Voice of Germany – Straftaten bleiben ungesühnt



Veröffentlicht am 11. Februar 2012 von

Die Casting-Show „Voice of Germany“ ist vorbei und hat im gestrigen Finale mit der 19-jährigen Abiturientin Ivy Quainoo kaum bestreitbar eine würdige Siegerin gefunden. Während für die dunkelhäutige Sängerin mit der wunderbar rockig-souligen Stimme nun der Run auf weiteren Erfolg und aufs große Geld beginnt, stellt sich der Strafrechtler die unvermeidliche Frage, mit welchen strafrechtlichen Konsequenzen die Juroren und andere Beteiligte zu rechnen haben. Denn der Verdacht auf Straftaten, die während der  diversen Shows begangen wurden, liegt nahe.

Was für Straftaten?, werden Sie vielleicht fragen.

Nun, nehmen wir zum Beispiel Nena. Die Vielzahl ihrer ins Mikrofon gekreischten Liebesbekundungen für die Kandidaten taten durchaus weh und erfüllten rein objektiv mehrfach den Tatbestand der Körperverletzung. Da muss man gar nicht erst darauf zurückgreifen, dass sie ihre Favoritin Kim Sanders gleich zweimal zu Boden rang und sich mit ihr im Catchergriff über den Teppich rollte. Allerdings dürfte eine Strafverfolgung, soweit es um vorsätzliche Körperverletzung geht, auf der subjektiven Ebene scheitern. Denn Vorsatz setzt Wissen und Wollen der Tatbestandsverwirklichung voraus und Nena machte durchgängig den Eindruck, dass sie nicht wirklich etwas merkt. Und für eine Anklage wegen einer Fahrlässigkeitstat dürfte es an den erforderlichen Strafanträgen und wohl auch am öffentlichen Interesse fehlen. Glück gehabt, Nena.

Schwerer belastet ist da schon der Mitjuror und Coach Xavier Naidoo. Da liegt der Verdacht verdammt nahe, dass er  mindestens zweimal falsch geschworen hat. Meineid ist ein Verbrechen und als solches von Amts wegen zu verfolgen. Sein Kandidat Rüdiger habe „die beste Stimme des Universums“, schwor Naidoo  vor Millionen Zuschauern, um ihn dann beim Kampf um die beste Voice wegen einer imaginären Frauenquote zugunsten einer wesentlich schwächeren Kandidatin rauszuwählen. Eindeutig strafbar, oder? Und weil die Hemmungen mit der ersten Tat gefallen waren, wiederholte er das Ganze wenig später, als er dem großartigen Mic Donet eine grammywürdige Stimme bescheinigte, um ihn dann an dem musikalisch weit schwächeren Max Giesinger scheitern zu lassen.  Wider besseres Wissen behauptete er dann auch noch, mit Max den besten Sänger Deutschlands, eben die „Voice of Germany“,  im Finale zu haben. Das hat ihm das Gericht in Gestalt des Fernsehpublikums dann aber doch nicht abgekauft und Max zu Recht auf den undankbaren 4. Platz gewählt.

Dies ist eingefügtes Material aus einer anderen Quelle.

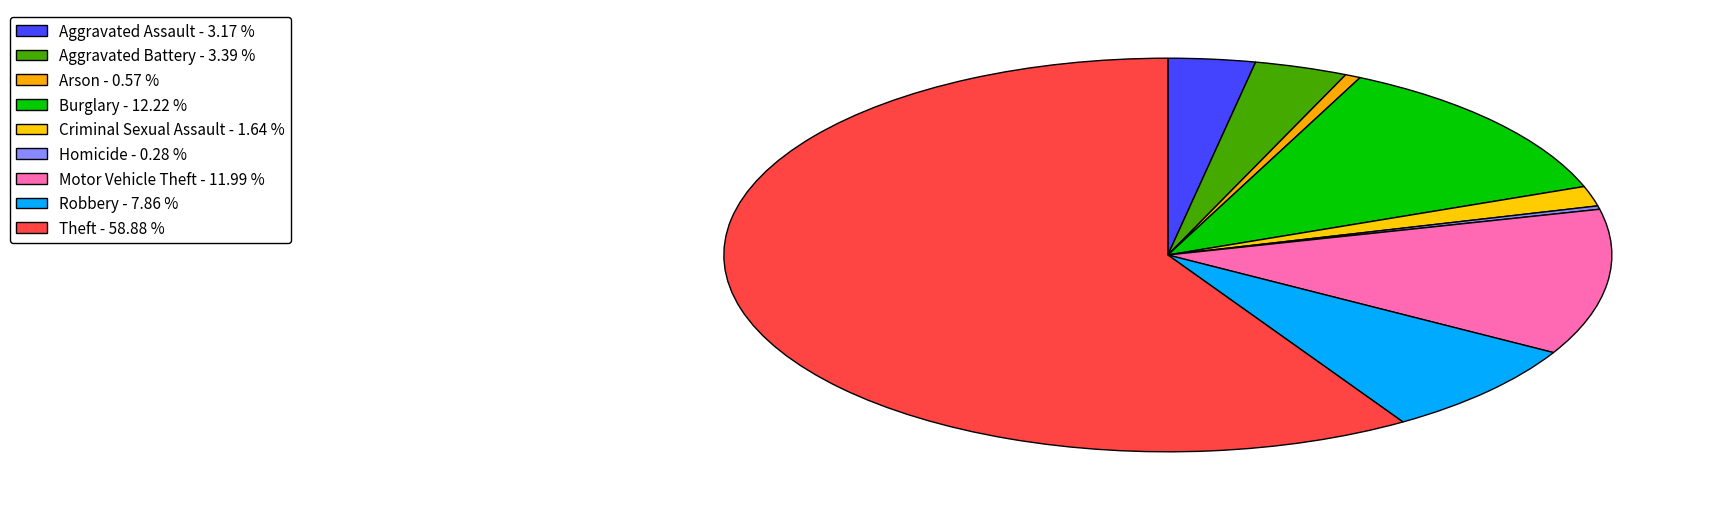

To the nearest percent, what portion does Aggravated Battery represent?

3%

Wegen Amtsanmaßung muss sich wohl der in der Tradition anderer Castings-Shows zur Glaubhafthaftmachung des Zuschauervotums hinzugezogene Notar Dr. Jürgen Jenckel verantworten. In klarer Überschreitung seiner Kompetenzen schwang der skurrile Jurist sich wiederholt zum Moderator auf und überraschte nicht nur den eigentlichen Amtsinhaber Stefan Gödde, sondern auch  das Publikum mit verstörenden Lobhudeleien auf die Kandidaten. Bei Facebook wird Jenckel auch als der eigentliche Star von Voice of Germany gehandelt. Warum singt der Mann nicht?, wird zu Recht gefragt.

Gleich mehrfach dürfte der Tatbestand der Nötigung verwirklicht worden sein, als Kandidaten unter Androhung von Liebesentzug von ihren Coaches dazu veranlasst wurden, (zumeist deutsches) Liedgut zu verbreiten, das einfach nicht zu ihnen passte. Insoweit und auch, soweit es zu wohlmeinenden Beleidigungen unter den Coaches kam, haben alle Geschädigten großzügig auf  Strafanträge verzichtet. Und im Vergleich zu Bohlen dürften die Ehrverletzungen auch unter der Erheblichkeitsschwelle gelegen haben.

Letztlich  wird es wohl nicht zu Strafverfahren gegen die Teilnehmer von Voice of Germany kommen, weil der Gesetzgeber – wiederum in Gestalt des Publikums –  ein konkludentes Amnesty-Gesetz erlassen hat. Schließlich soll es ja mit einer 2. Staffel weitergehen.